TV blackout looms for Australia’s world titles tilt

For the first time in six years, the Australian swimming team's world titles campaign may not be seen on free to air television at home.

The stage is set for the Dolphins to throw down the gauntlet to powerhouse United States at next week's championships in Gwangju, South Korea.

Ariarne Titmus.Credit:AAP

Yet it remains to be seen if anyone will witness it after Australian broadcasters baulked at world body FINA's prohibitive rights TV coverage deal.

Swimming Australia (SA) has officially expressed their concern after the TV swimming rights for the eight-day 2019 FINA world championships which start on July 21 had not been purchased at home.

"We know this is important to Australian swimming fans and also to growing the sport globally," SA CEO Leigh Russell said.

"We are currently in discussions with FINA regarding alternative options for viewing the broadcast in Australia and hope to be in a position to provide an update soon."

It would mark the first time since the 2013 world titles in Barcelona that Australian viewers have not been able to watch their team on live television coverage.

The only other time Australians had not been able to watch the Dolphins compete at a world titles was back in 1986.

Network Seven in Australia has the rights for swimming until 2025 but that deal only included the 2015 and 2017 world championships – not beyond.

Yet the 2019 world titles loomed as a ratings bonanza for Seven.

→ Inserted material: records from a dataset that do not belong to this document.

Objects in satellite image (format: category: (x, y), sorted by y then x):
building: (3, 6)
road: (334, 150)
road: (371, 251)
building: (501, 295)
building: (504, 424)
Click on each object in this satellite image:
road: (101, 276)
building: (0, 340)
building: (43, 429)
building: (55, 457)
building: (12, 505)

Top-ranked middle distance swimmer Ariarne Titmus, Olympic champion Kyle Chalmers, ex-world champion Cate Campbell and golden girl Emma McKeon look set to vie for the podium for the Dolphins in Gwangju, which is just one hour behind AEST for Australian broadcasters.

Australia has not claimed the world No.1 swimming ranking since 2001.

Yet the Dolphins team appeared primed to threaten the all-conquering Americans in South Korea with four No.1 ranked swimmers and another six classed in the top three ahead of the titles.

Then again, it seems Australia is not the only country struggling to strike a TV deal over the world titles.

Swimming World website claimed European Broadcast Union which includes the likes of the BBC have had reservations over whether they can afford the full rights package demanded by FINA.